If we cannot find compact convex hull formulations in general, we may try to approximate the convex hull efficiently for every given instance. This leads us to the idea of the cutting planes method.

We define the following:
Linear programming relaxation: of a 0-1 integer program it is replacing the constraint that each variable must be 0 or 1 with a weaker constraint, that each variable now belongs to the interval [0,1].
Valid Inequalities: an inequality $\pi^Tx \leq \pi_0$ is a valid inequality for $X \subset \mathbb{R}^n$ if $\pi^T x \leq \pi_0$ $\forall x \in X$.
Separation Problem: The separation problem is the problem of a) given some $X \subset \mathbb{R}^n$ and $x \in \mathbb{R}^n$, is $x^* \in conv(X)$? b) if not, find a valid inequality that is violated by $x^*$.
Cut: A cut is a valid inequality that separates the current fractional solution $x^*$.

The cutting plane algorithm in its general form can then be formulated as follows:
Step 1: Solve the linear programming relaxation problem.
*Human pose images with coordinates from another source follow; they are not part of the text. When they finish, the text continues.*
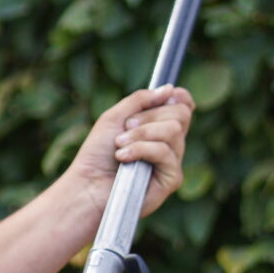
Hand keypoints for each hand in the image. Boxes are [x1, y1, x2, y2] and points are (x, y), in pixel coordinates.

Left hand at [63, 85, 194, 225]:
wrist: (88, 184)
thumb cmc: (98, 153)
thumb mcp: (116, 116)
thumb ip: (141, 100)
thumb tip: (170, 89)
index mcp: (159, 128)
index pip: (185, 107)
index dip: (180, 98)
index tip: (167, 95)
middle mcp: (171, 144)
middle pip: (180, 114)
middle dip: (149, 116)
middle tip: (126, 127)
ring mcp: (172, 162)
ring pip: (173, 130)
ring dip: (141, 133)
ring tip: (119, 144)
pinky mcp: (172, 179)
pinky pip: (164, 152)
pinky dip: (140, 149)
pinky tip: (123, 158)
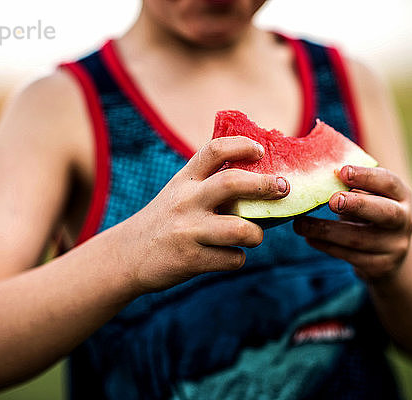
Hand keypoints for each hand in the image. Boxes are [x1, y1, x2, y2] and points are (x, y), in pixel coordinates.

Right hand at [118, 136, 288, 293]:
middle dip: (265, 185)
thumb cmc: (166, 220)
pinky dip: (237, 258)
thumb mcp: (179, 192)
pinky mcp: (191, 259)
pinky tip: (228, 255)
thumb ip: (209, 182)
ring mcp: (188, 231)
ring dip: (256, 234)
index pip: (214, 150)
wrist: (127, 255)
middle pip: (233, 183)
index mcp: (185, 180)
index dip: (242, 145)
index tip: (260, 151)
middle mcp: (186, 201)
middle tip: (283, 189)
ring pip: (241, 230)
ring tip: (254, 235)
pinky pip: (232, 259)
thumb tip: (262, 178)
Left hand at [293, 166, 411, 282]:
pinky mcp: (380, 266)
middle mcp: (404, 220)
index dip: (366, 176)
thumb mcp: (369, 196)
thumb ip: (353, 186)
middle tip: (333, 201)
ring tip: (300, 224)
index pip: (389, 182)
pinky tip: (309, 238)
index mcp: (401, 196)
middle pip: (385, 213)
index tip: (342, 171)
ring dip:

Get $x^*$.
Step 2: If $x^*$ integral stop, else find a valid inequality that will exclude $x^*$.
Step 3: Go to Step 1.

The main challenges are then a) to find valid cuts (inequalities), b) to find cuts that will quickly lead to the optimal integer solution, c) to find a method for generating cuts that is guaranteed to terminate.
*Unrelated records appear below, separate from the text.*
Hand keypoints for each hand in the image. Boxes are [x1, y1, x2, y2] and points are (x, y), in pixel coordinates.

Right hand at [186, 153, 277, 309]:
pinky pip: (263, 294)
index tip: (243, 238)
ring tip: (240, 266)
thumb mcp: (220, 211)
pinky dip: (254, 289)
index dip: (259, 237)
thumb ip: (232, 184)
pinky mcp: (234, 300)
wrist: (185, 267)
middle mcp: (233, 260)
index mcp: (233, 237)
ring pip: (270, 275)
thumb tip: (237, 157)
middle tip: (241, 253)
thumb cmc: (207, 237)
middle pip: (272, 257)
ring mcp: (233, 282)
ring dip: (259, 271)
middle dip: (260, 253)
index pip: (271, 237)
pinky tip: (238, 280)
A method for general cuts called the Logical Cuts.

The idea behind logical cuts it to come up with a valid inequality through logical reasoning about the relation between the variables. Consider the following 0-1 knapsack set, where $B$ denotes the set of binary integers, i.e. $B = \{0, 1\}$:
$X =\{x \in B^5 : 3x_1 - 4x_2 +2x_3 - 3x_4 +x_5 \leq -2\}$
Reasoning logically, we find out what always has to hold about the variables $x_1...x_5$: if $x_2 = x_4 = 0$, then the LHS =$x_2 = x_4 = 0$ and the RHS = $-2$, which is impossible, so all feasible solutions satisfy the valid inequality $x_2 + x_4 \geq 1$.

Other methods for general cuts include cover inequalities and Chvátal-Gomory cuts, which can also simplify an integral multi-objective optimization problem for us.